Data section:
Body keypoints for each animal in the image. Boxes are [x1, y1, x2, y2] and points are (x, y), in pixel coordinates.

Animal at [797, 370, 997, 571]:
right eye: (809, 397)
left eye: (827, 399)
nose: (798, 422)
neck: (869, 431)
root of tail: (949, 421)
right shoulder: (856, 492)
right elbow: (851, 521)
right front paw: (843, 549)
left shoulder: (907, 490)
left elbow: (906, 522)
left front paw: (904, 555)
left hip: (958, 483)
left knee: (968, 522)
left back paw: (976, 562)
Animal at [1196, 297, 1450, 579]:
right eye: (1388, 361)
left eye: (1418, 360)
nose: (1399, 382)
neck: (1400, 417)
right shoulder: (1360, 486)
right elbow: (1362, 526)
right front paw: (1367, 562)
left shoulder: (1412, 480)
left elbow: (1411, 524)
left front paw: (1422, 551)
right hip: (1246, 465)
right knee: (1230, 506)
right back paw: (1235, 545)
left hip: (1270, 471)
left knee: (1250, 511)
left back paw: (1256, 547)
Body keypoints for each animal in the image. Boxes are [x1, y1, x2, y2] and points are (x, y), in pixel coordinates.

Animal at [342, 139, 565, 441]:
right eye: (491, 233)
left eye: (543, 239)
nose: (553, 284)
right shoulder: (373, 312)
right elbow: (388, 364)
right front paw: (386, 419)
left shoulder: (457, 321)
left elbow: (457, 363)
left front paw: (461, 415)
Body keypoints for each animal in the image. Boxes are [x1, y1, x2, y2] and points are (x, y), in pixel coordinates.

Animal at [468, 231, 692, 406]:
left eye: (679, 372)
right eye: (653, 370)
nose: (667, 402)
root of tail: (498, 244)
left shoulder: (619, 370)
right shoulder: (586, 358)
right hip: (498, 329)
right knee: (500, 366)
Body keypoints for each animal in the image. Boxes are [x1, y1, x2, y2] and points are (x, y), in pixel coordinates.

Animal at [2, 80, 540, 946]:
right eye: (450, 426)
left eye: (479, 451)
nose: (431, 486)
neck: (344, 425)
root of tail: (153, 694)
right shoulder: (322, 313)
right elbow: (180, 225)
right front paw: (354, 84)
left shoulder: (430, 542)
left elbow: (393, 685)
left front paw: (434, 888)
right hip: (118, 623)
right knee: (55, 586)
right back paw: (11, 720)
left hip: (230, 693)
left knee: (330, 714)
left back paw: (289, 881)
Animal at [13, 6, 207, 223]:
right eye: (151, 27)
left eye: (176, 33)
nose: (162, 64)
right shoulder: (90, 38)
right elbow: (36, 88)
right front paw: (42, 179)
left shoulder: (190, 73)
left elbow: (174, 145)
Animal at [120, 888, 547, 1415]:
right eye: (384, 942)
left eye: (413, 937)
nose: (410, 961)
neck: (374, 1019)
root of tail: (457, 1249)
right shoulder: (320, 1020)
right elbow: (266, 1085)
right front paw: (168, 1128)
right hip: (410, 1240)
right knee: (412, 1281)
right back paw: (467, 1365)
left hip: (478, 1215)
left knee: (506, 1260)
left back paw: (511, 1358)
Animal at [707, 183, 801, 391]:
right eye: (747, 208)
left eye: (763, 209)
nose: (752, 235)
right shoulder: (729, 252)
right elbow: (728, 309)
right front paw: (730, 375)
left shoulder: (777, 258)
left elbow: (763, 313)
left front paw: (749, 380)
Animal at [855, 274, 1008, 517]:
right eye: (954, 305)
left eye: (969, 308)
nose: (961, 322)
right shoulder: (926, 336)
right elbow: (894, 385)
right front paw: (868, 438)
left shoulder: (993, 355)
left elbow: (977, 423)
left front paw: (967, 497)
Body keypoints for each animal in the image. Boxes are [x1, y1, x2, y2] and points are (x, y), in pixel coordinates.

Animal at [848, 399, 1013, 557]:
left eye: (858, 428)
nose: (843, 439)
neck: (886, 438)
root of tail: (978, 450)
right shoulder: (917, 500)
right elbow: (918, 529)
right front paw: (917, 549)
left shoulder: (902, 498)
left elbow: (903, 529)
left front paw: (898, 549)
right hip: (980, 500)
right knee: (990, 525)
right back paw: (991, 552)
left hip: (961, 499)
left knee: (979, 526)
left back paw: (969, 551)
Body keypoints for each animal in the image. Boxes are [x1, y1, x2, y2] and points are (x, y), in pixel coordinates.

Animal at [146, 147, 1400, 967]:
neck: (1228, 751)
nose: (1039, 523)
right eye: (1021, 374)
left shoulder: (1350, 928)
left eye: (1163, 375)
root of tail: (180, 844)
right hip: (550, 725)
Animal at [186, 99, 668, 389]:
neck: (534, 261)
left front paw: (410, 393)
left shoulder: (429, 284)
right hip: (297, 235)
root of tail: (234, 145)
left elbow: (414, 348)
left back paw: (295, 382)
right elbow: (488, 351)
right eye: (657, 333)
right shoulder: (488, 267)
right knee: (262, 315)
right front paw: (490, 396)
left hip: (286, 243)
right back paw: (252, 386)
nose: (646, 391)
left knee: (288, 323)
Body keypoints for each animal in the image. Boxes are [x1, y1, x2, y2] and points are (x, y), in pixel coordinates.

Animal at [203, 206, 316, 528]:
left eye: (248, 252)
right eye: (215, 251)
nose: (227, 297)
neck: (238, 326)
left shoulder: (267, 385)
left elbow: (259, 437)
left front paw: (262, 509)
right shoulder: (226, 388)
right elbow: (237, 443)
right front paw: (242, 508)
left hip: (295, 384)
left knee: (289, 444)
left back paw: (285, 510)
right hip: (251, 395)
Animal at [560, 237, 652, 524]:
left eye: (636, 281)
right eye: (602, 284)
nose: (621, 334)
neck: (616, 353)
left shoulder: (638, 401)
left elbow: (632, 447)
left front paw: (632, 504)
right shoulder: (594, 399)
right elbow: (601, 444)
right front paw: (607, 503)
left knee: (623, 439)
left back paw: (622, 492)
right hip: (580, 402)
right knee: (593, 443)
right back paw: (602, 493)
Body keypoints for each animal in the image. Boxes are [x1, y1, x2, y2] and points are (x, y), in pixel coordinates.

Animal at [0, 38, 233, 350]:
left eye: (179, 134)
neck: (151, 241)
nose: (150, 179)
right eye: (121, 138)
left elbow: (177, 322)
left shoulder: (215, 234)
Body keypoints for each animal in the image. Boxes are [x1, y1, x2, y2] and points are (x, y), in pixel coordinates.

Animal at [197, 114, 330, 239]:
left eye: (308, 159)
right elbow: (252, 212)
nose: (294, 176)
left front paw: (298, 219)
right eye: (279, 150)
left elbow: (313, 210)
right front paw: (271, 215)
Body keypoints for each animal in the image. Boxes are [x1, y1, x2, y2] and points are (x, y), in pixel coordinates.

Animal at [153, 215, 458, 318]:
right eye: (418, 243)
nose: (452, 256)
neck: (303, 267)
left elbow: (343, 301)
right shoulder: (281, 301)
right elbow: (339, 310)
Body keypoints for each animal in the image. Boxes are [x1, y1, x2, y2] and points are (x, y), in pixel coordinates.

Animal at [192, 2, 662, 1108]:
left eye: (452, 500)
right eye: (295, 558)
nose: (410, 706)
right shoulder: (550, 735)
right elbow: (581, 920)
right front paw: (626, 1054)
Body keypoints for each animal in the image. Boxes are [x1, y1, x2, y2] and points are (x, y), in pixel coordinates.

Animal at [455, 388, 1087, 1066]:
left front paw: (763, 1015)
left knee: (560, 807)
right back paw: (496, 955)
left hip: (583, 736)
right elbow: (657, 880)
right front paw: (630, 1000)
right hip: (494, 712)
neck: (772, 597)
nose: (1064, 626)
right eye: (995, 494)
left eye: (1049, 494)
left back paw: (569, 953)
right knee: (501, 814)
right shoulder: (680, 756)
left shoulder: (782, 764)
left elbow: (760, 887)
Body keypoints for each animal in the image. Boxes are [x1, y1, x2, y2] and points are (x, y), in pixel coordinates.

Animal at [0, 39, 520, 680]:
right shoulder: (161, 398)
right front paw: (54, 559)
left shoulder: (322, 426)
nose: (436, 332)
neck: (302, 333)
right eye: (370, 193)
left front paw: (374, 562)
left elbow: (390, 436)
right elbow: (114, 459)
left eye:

What to work on: Of the lines above, retype only those from the line containing "left eye: (543, 239)" through the line containing "nose: (410, 961)", including both, exactly.

Exercise output:
left eye: (543, 239)
nose: (553, 284)
right shoulder: (373, 312)
right elbow: (388, 364)
right front paw: (386, 419)
left shoulder: (457, 321)
left elbow: (457, 363)
left front paw: (461, 415)
Body keypoints for each animal in the image. Boxes are [x1, y1, x2, y2] and points are (x, y), in pixel coordinates.

Animal at [468, 231, 692, 406]:
left eye: (679, 372)
right eye: (653, 370)
nose: (667, 402)
root of tail: (498, 244)
left shoulder: (619, 370)
right shoulder: (586, 358)
right hip: (498, 329)
right knee: (500, 366)
Body keypoints for each animal in the image. Boxes are [x1, y1, x2, y2] and points are (x, y), in pixel coordinates.

Animal at [2, 80, 540, 946]:
right eye: (450, 426)
left eye: (479, 451)
nose: (431, 486)
neck: (344, 425)
root of tail: (153, 694)
right shoulder: (322, 313)
right elbow: (180, 225)
right front paw: (354, 84)
left shoulder: (430, 542)
left elbow: (393, 685)
left front paw: (434, 888)
right hip: (118, 623)
right knee: (55, 586)
right back paw: (11, 720)
left hip: (230, 693)
left knee: (330, 714)
left back paw: (289, 881)
Animal at [13, 6, 207, 223]:
right eye: (151, 27)
left eye: (176, 33)
nose: (162, 64)
right shoulder: (90, 38)
right elbow: (36, 88)
right front paw: (42, 179)
left shoulder: (190, 73)
left elbow: (174, 145)
Animal at [120, 888, 547, 1415]:
right eye: (384, 942)
left eye: (413, 937)
nose: (410, 961)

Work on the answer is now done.